Friday, May 28, 2010

Not Understanding Zion

The big contentious issue for this year...at least as it's being construed by the conservative and progressive wings in the Presbyterian Church (USA)...goes beyond our usual howling about human sexuality. This year, we're also fighting about the whole Israel/Palestine thing.

On the one hand, you have the leftists in the church, who seem so eager to show solidarity with the oppressed that they'll swallow anything that comes out of the mouths of Palestinians. This includes providing tacit endorsement to statements that equivocate about the morality of suicide bombing and that deny that the Jews who now reside in Israel are actually real Jews.

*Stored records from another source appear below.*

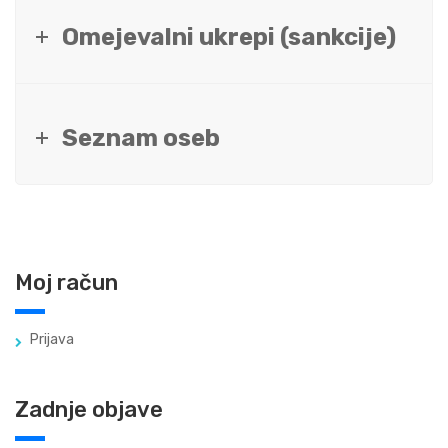
Omejevalni ukrepi (sankcije)
Seznam oseb
Moj račun
Prijava
Zadnje objave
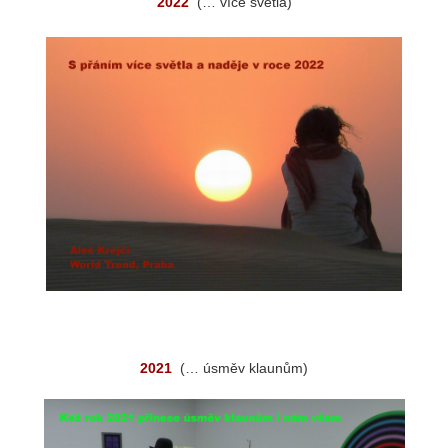
2022
(… více světla)
2021
(… úsměv klaunům)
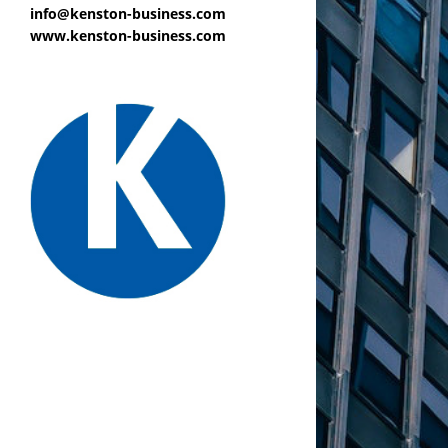
info@kenston-business.com
www.kenston-business.com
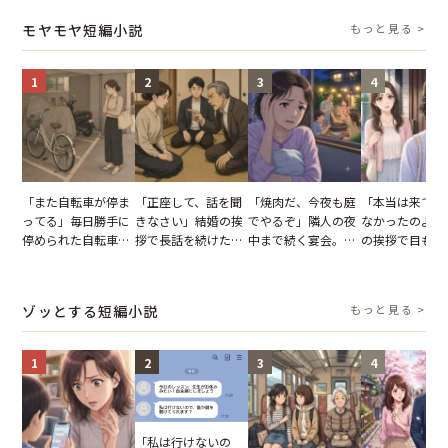
タッフの一言で状況
怒った瞬間
った正月
モヤモヤ短編小説
もっと見る >
が一変
1
2
3
4
「また自転車が停ま
「正座して、話を聞
「焼肉だ、今夜も庭
「本当は来てほ
ってる」毎日勝手に
きなさい」結婚の挨
でやるぞ」隣人の夜
なかったのよ」
停められた自転車。
拶で長話を続けた義
中まで続く宴会。我
の挨拶で目も合
張り紙も無視された
父。話が終わる瞬間
が家が眠れず耐え抜
てくれない義母
結果
に感じた本音とは
いた夏の夜
りの電車で涙を
たワケ
ゾッとする短編小説
もっと見る >
1
2
3
4
「私は行けないの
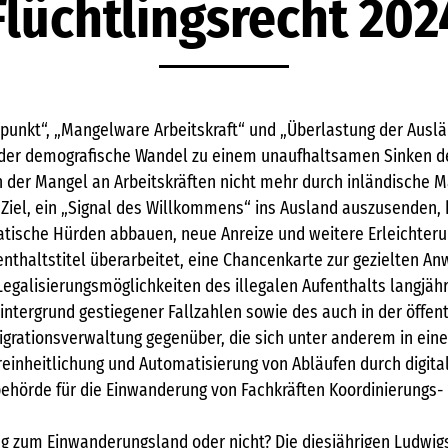
Flüchtlingsrecht 202
unkt“, „Mangelware Arbeitskraft“ und „Überlastung der Auslän
e der demografische Wandel zu einem unaufhaltsamen Sinken d
er Mangel an Arbeitskräften nicht mehr durch inländische M
Ziel, ein „Signal des Willkommens“ ins Ausland auszusenden,
tische Hürden abbauen, neue Anreize und weitere Erleichterun
nthaltstitel überarbeitet, eine Chancenkarte zur gezielten A
egalisierungsmöglichkeiten des illegalen Aufenthalts langjähr
ntergrund gestiegener Fallzahlen sowie des auch in der öffen
igrationsverwaltung gegenüber, die sich unter anderem in ei
reinheitlichung und Automatisierung von Abläufen durch digita
behörde für die Einwanderung von Fachkräften Koordinierungs
 zum Einwanderungsland oder nicht? Die diesjährigen Ludwig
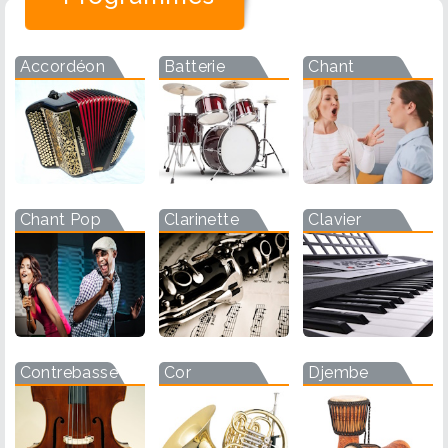
Accordéon
Batterie
Chant
Chant Pop
Clarinette
Clavier
Contrebasse
Cor
Djembe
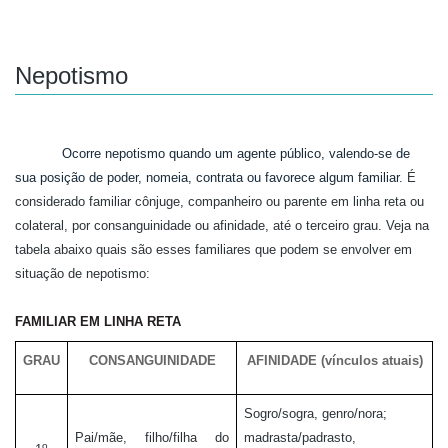
Nepotismo
Ocorre nepotismo quando um agente público, valendo-se de
sua posição de poder, nomeia, contrata ou favorece algum familiar.
É
considerado familiar cônjuge, companheiro ou parente em linha reta ou
colateral, por consanguinidade ou afinidade, até o terceiro grau. Veja na
tabela abaixo quais são esses familiares que podem se envolver em
situação de nepotismo:
FAMILIAR EM LINHA RETA
GRAU
CONSANGUINIDADE
AFINIDADE (vínculos atuais)
Sogro/sogra, genro/nora;
Pai/mãe, filho/filha do
madrasta/padrasto,
o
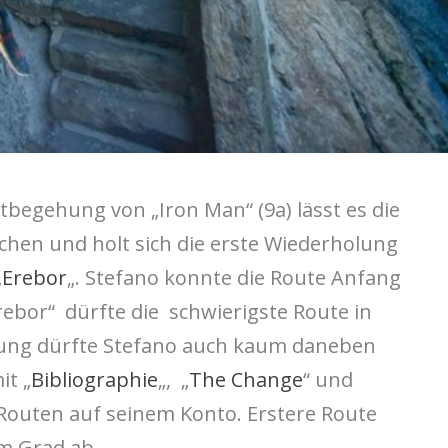
tbegehung von „Iron Man“ (9a) lässt es die
rachen und holt sich die erste Wiederholung
„
Erebor
„. Stefano konnte die Route Anfang
rebor“ dürfte die schwierigste Route in
rtung dürfte Stefano auch kaum daneben
it „
Bibliographie
„, „
The Change
“ und
 Routen auf seinem Konto. Erstere Route
em Grad ab.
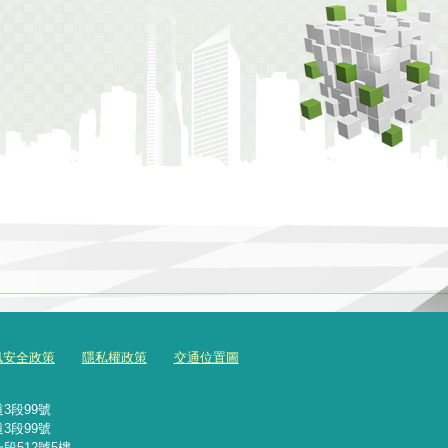
訊安全政策
隱私權政策
交通位置圖
3段99號
3段99號
段512號5樓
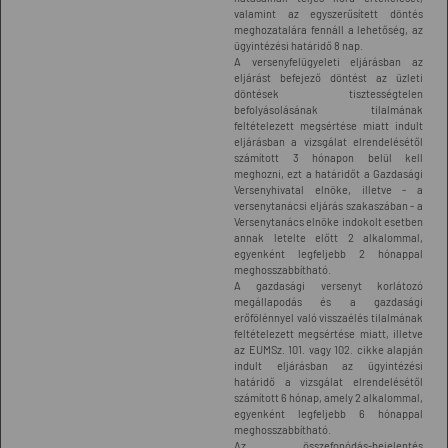
valamint az egyszerűsített döntés
meghozatalára fennáll a lehetőség, az
ügyintézési határidő 8 nap.
A versenyfelügyeleti eljárásban az
eljárást befejező döntést az üzleti
döntések tisztességtelen
befolyásolásának tilalmának
feltételezett megsértése miatt indult
eljárásban a vizsgálat elrendelésétől
számított 3 hónapon belül kell
meghozni, ezt a határidőt a Gazdasági
Versenyhivatal elnöke, illetve - a
versenytanácsi eljárás szakaszában - a
Versenytanács elnöke indokolt esetben
annak letelte előtt 2 alkalommal,
egyenként legfeljebb 2 hónappal
meghosszabbítható.
A gazdasági versenyt korlátozó
megállapodás és a gazdasági
erőfölénnyel való visszaélés tilalmának
feltételezett megsértése miatt, illetve
az EUMSz. 101. vagy 102. cikke alapján
indult eljárásban az ügyintézési
határidő a vizsgálat elrendelésétől
számított 6 hónap, amely 2 alkalommal,
egyenként legfeljebb 6 hónappal
meghosszabbítható.
Az összefonódás-bejelentés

On the other side, you have the right-wingers who seem to think that Israel can do no wrong, being the Chosen People and all. Fences smack in the middle of communities? Keeps the rabble out. Draconian security? It's necessary. Destroying the houses of the families of those who cause trouble? That'll show 'em. Heck, this is the land that God gave 'em, so they've got a right to do whatever they darn well please. It's right there in the Bible!

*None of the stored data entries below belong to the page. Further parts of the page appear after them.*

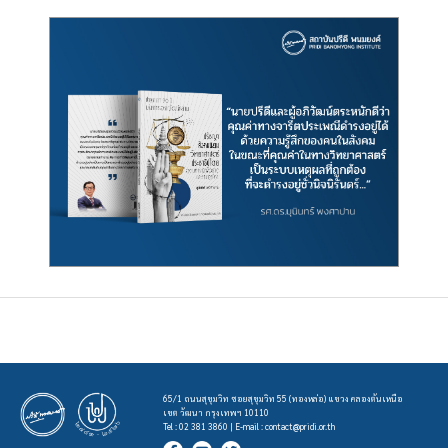
65/1 ถนนสุขุมวิท ซอยสุขุมวิท 55 (ทองหล่อ) แขวง คลองตันเหนือ
เขต วัฒนา กรุงเทพฯ 10110
Tel : 02 381 3860 | E-mail :
contact@pridi.or.th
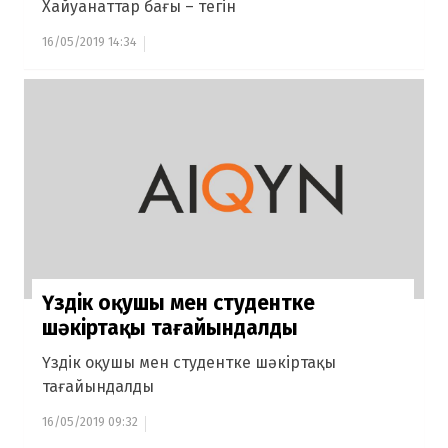
Хайуанаттар бағы – тегін
16/05/2019 14:34
Үздік оқушы мен студентке
шәкіртақы тағайындалды
Үздік оқушы мен студентке шәкіртақы
тағайындалды
16/05/2019 09:32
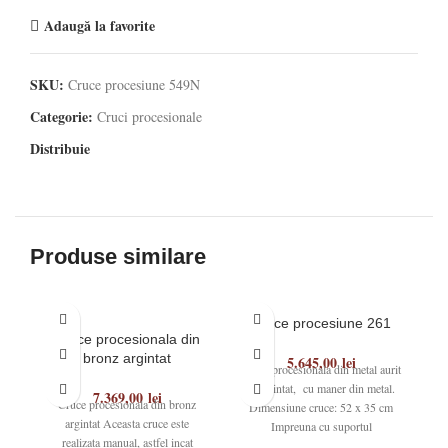
Adaugă la favorite
SKU:
Cruce procesiune 549N
Categorie:
Cruci procesionale
Distribuie
Produse similare
Cruce procesiune 261
Cruce procesionala din
bronz argintat
5.645,00
lei
Cruce procesionala din metal aurit
Cr
si argintat, cu maner din metal.
s
7.369,00
lei
Cruce procesionala din bronz
Dimensiune cruce: 52 x 35 cm
argintat Aceasta cruce este
Impreuna cu suportul
realizata manual, astfel incat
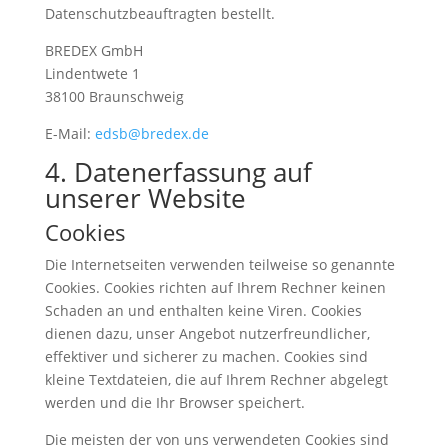
Datenschutzbeauftragten bestellt.
BREDEX GmbH
Lindentwete 1
38100 Braunschweig
E-Mail:
edsb@bredex.de
4. Datenerfassung auf
unserer Website
Cookies
Die Internetseiten verwenden teilweise so genannte
Cookies. Cookies richten auf Ihrem Rechner keinen
Schaden an und enthalten keine Viren. Cookies
dienen dazu, unser Angebot nutzerfreundlicher,
effektiver und sicherer zu machen. Cookies sind
kleine Textdateien, die auf Ihrem Rechner abgelegt
werden und die Ihr Browser speichert.
Die meisten der von uns verwendeten Cookies sind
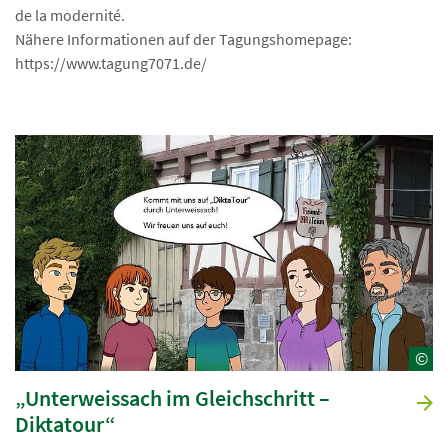
de la modernité.
Nähere Informationen auf der Tagungshomepage:
https://www.tagung7071.de/
©
„Unterweissach im Gleichschritt –
Diktatour“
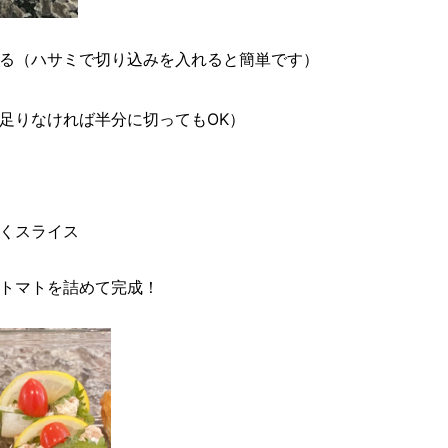
る（ハサミで切り込みを入れると簡単です）
足りなければ半分に切ってもOK）
くスライス
トマトを詰めて完成！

Discernment is not really a well developed spiritual skill-set among partisans.

My own struggle with the issue is complex. I have no patience for folks who articulate hatred for Jews. Period. Meaning much of the rhetoric used by Palestinians just makes me angry. Israel as a secular state...meaning, a parlimentary democracy that is comprised primarily of folks who are of Jewish heritage and who speak Hebrew...doesn't trouble me at all.

But when I start thinking about modern day Israel as the theological Zion, as the place of God's promise for the Jewish people, things come apart a bit. Honestly, it doesn't connect with my understanding of the Kingdom in any way, shape, or form. It's a Christian bias, I know, even if it is squarely rooted in Isaiah, Jeremiah, and Ezekiel. But the idea of Zion as a place, as a particular patch of land in a particular corner of our little world, that idea is completely alien to my theology.

The idea of Jerusalem as Zion hasn't, quite frankly, had any substantive foundation in the faith since the Babylonians trounced Judah. Jerusalem and the geophysical space we call Israel just aren't the same as Zion. When the prophets speak of Zion, they speak of a utopian reality, a state of being in which not only are the Jewish people living without fear of oppression, but everyone else who recognizes God's intended purpose for us is as well.

That state of being is not limited to a hunk of semi-arable land in the Near East. Way I see it, it manifests itself in any place where the Jewish people...and we Gentiles, too...can live free from fear, oppression, and want. From my own admittedly odd perspective , I see Zion more strongly expressing itself in New York City than I do in the Middle East.